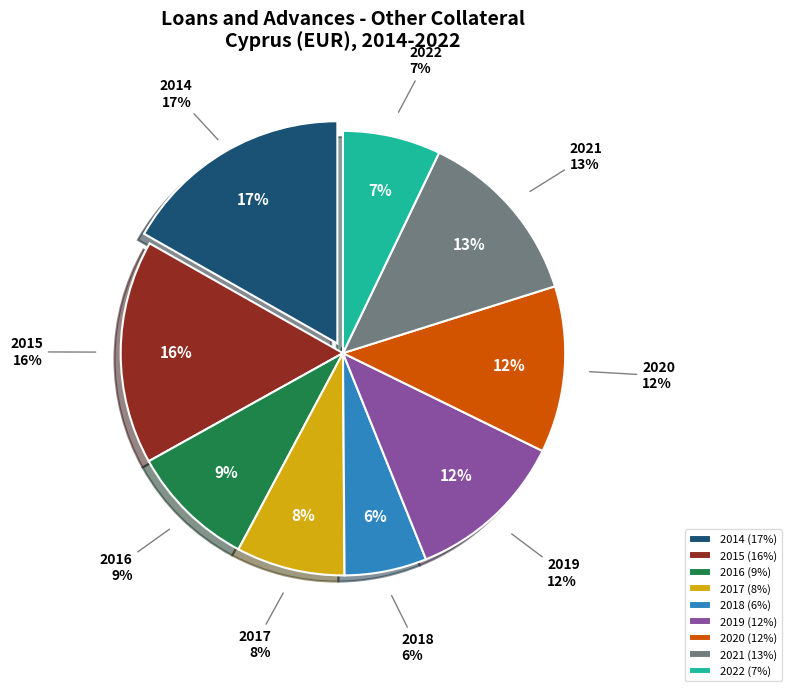

What is the largest slice in the pie chart?

2014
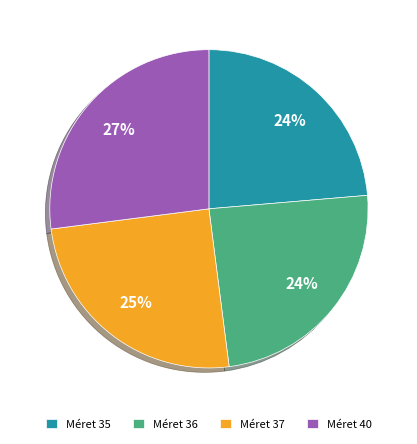

How many slices are in this pie chart?

4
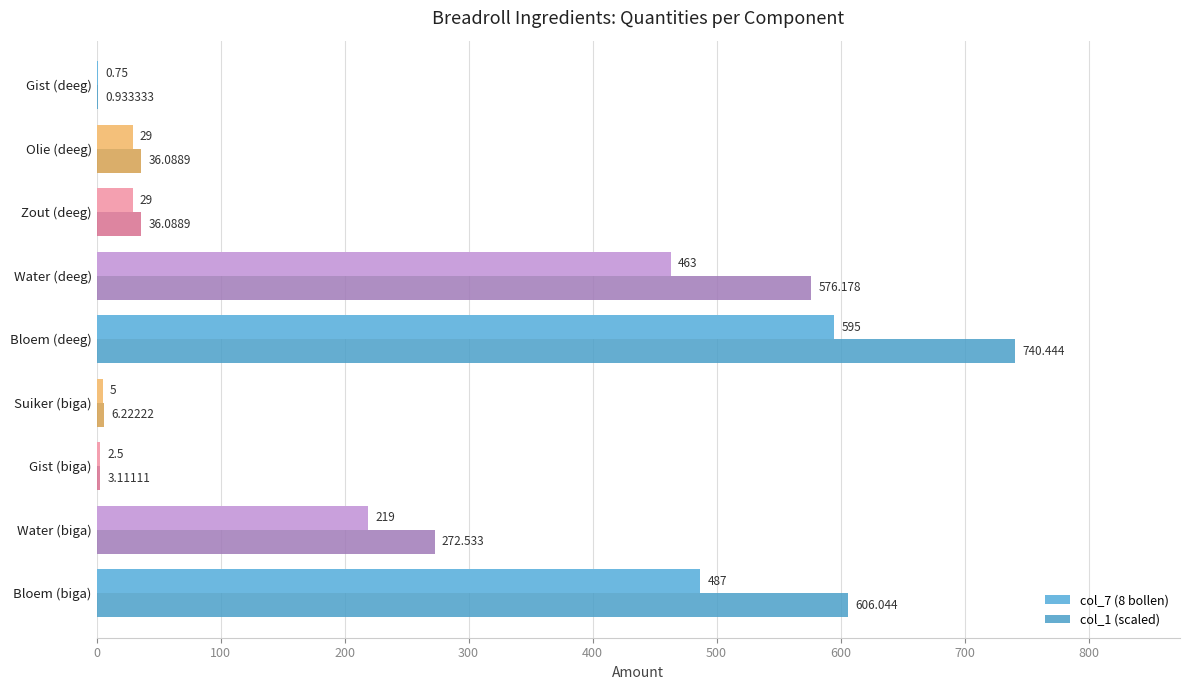

At which label is col_1 (scaled) closest to 370?

Water (biga)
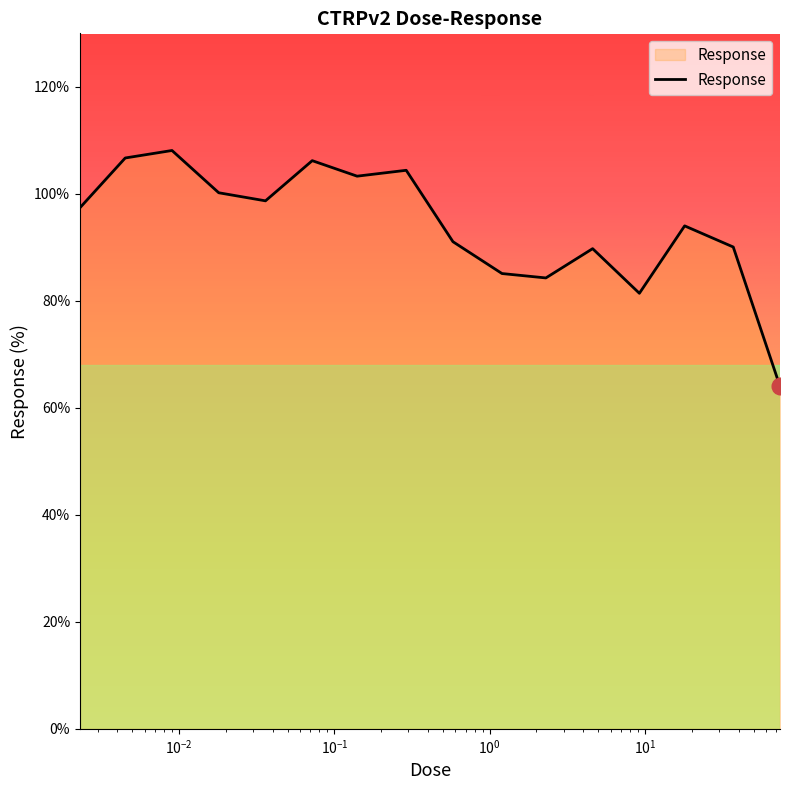

What is the difference between the maximum and minimum values?

44.1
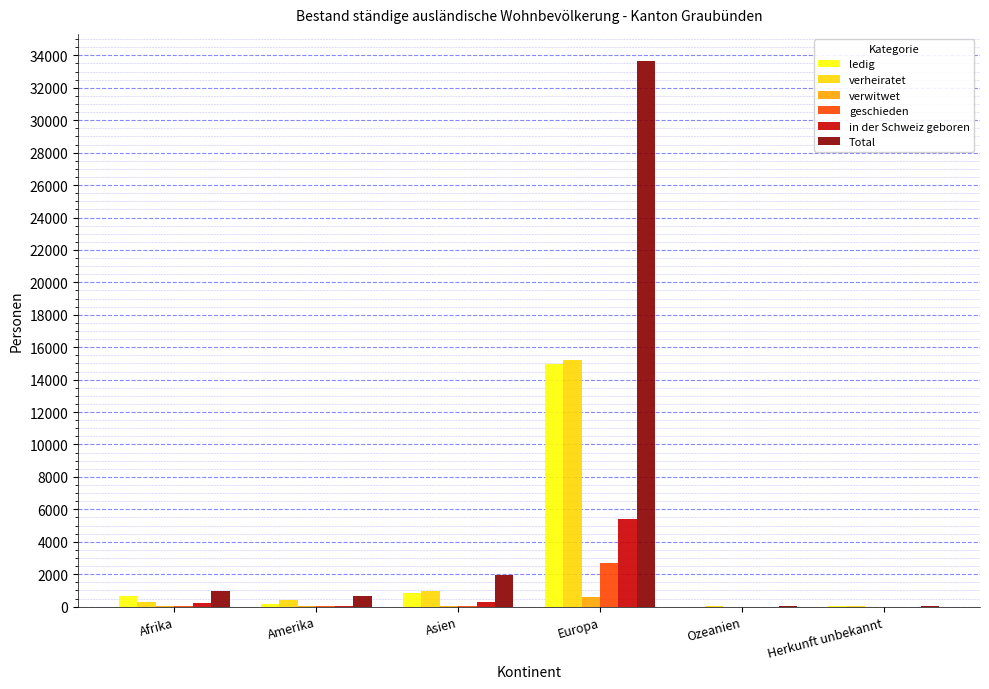

Which series changed the most between Asien and Ozeanien?

Total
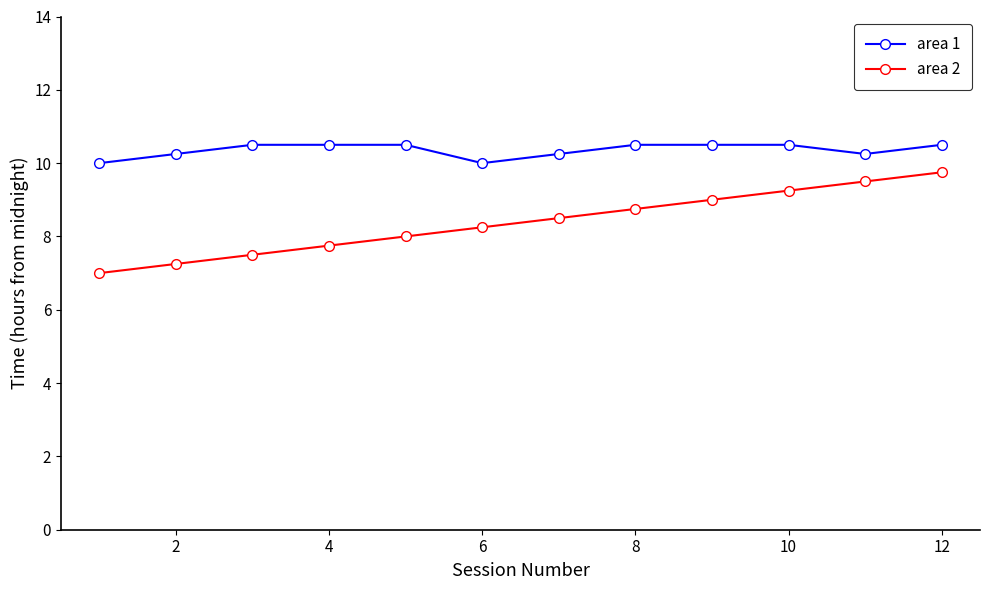

What is the difference between the second highest and minimum values in the area 1 series?

0.5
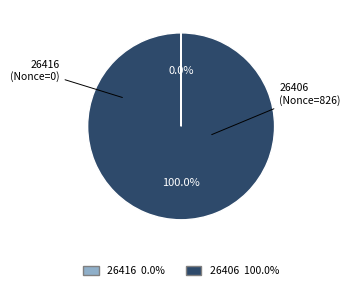

Which slice represents more than half of the pie?

26406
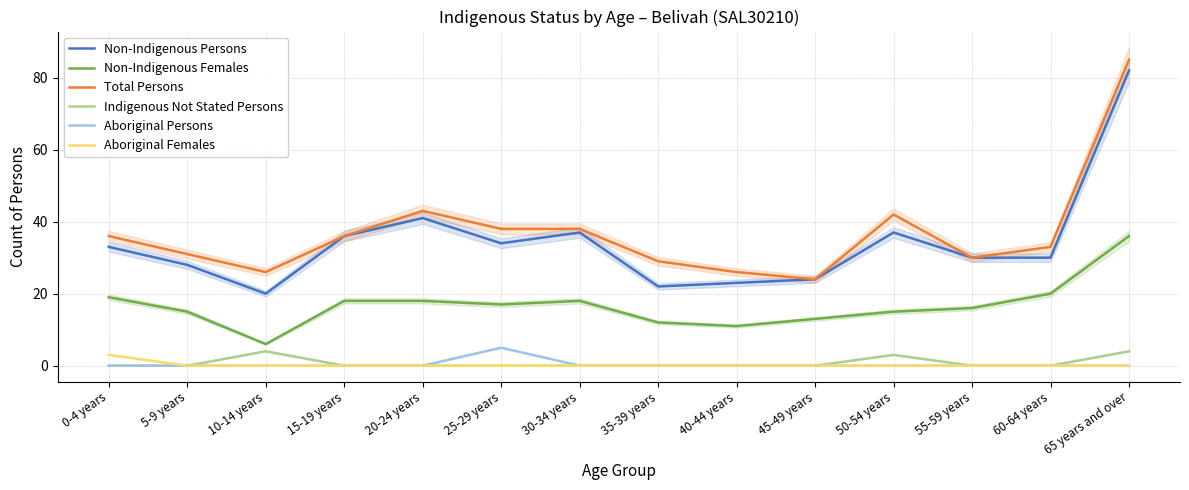

At which category is the sum across all series the highest?

65 years and over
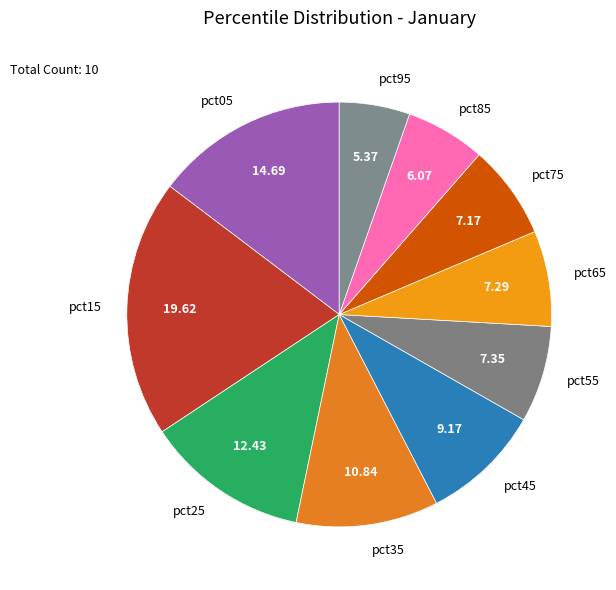

Is pct05 the majority of the pie?

No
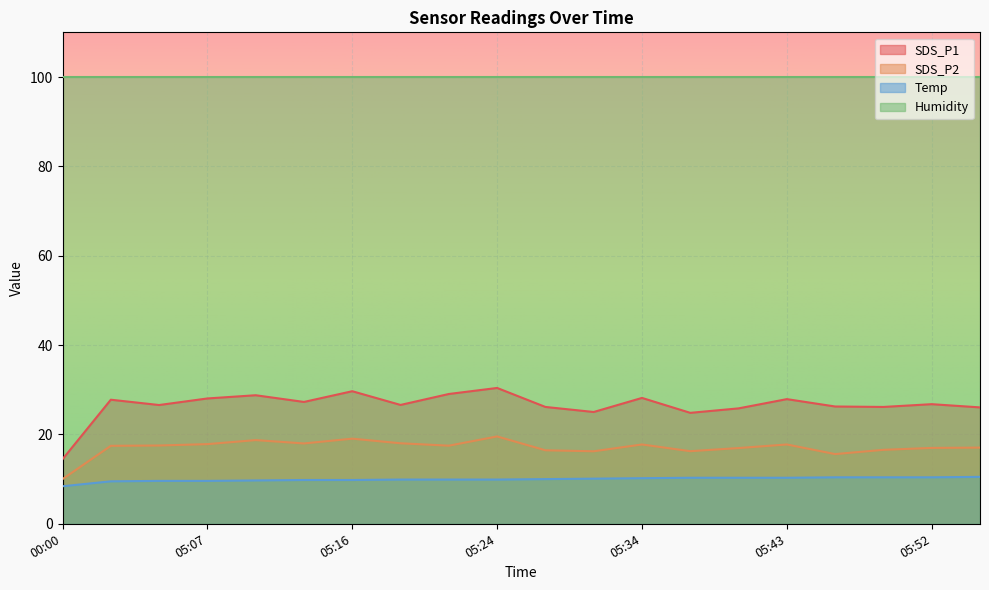

True or false: SDS_P2 and SDS_P1 cross at least once.

False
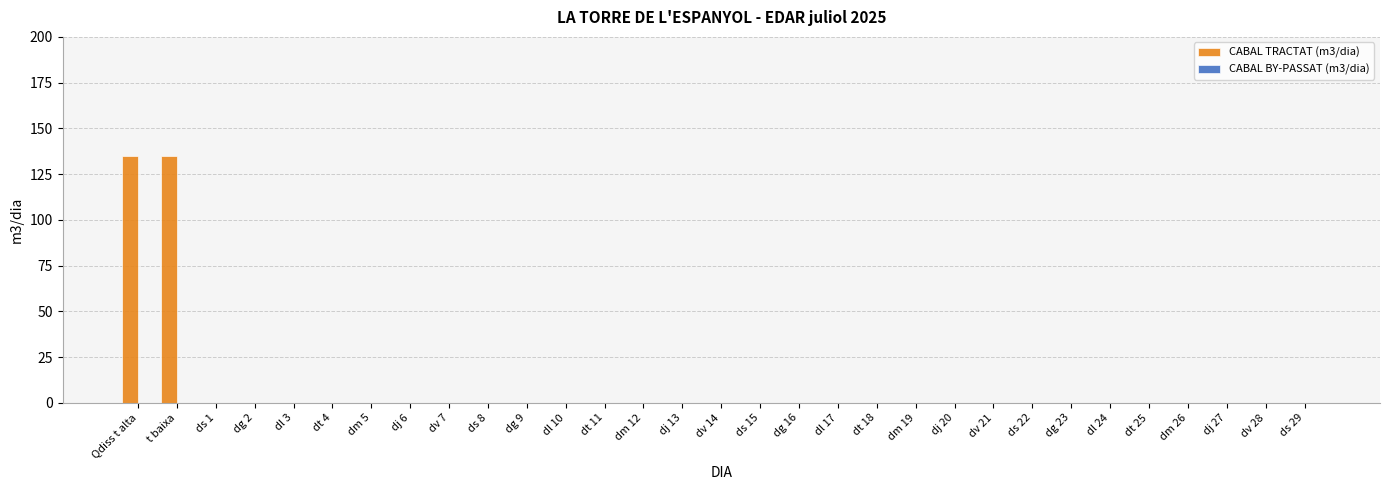

The value at dg 2 is -52. True or false?

False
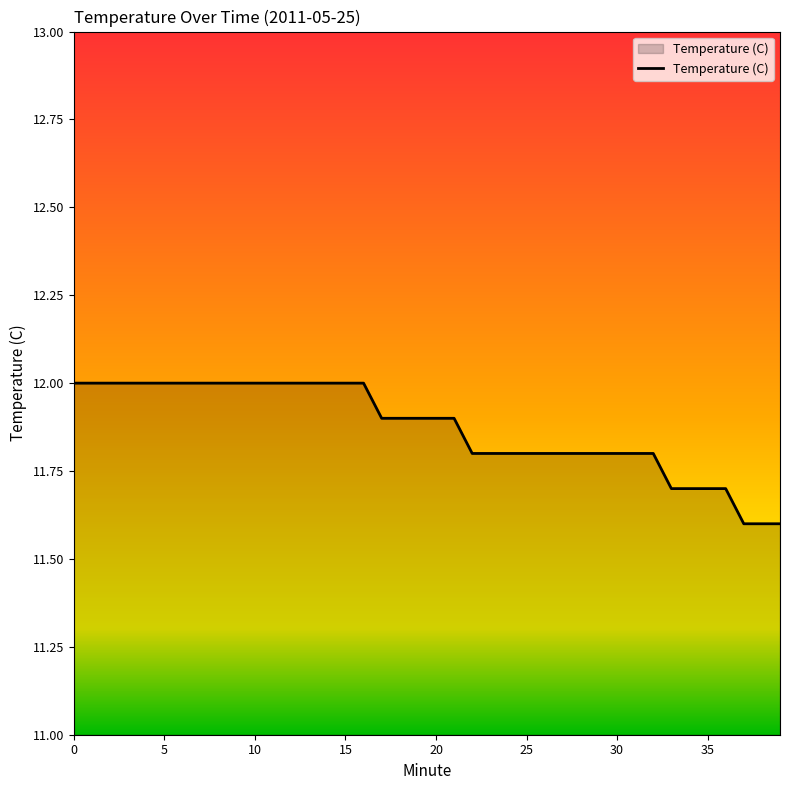

What is the difference between the maximum and minimum values?

0.4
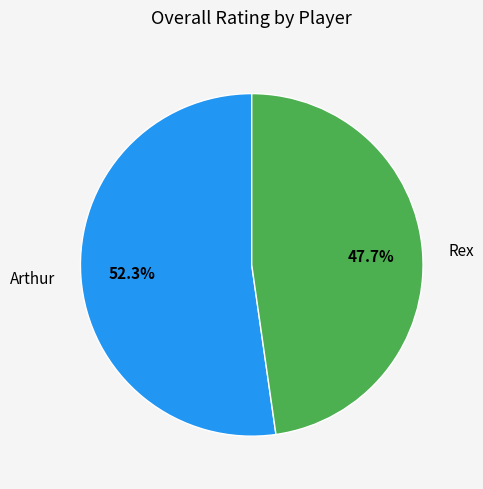

Is there a majority slice in this chart?

Yes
════════
* **Work instructions**
Turn all of the data above into a numbered list with one line per item. Drop the blank lines and leave out the pictures.

* **Response below**
1. What is the largest slice in the pie chart?
2. 2014
3. How many slices are in this pie chart?
4. 4
5. At which label is col_1 (scaled) closest to 370?
6. Water (biga)
7. What is the difference between the maximum and minimum values?
8. 44.1
9. Which series changed the most between Asien and Ozeanien?
10. Total
11. What is the difference between the second highest and minimum values in the area 1 series?
12. 0.5
13. Which slice represents more than half of the pie?
14. 26406
15. At which category is the sum across all series the highest?
16. 65 years and over
17. Is pct05 the majority of the pie?
18. No
19. True or false: SDS_P2 and SDS_P1 cross at least once.
20. False
21. The value at dg 2 is -52. True or false?
22. False
23. What is the difference between the maximum and minimum values?
24. 0.4
25. Is there a majority slice in this chart?
26. Yes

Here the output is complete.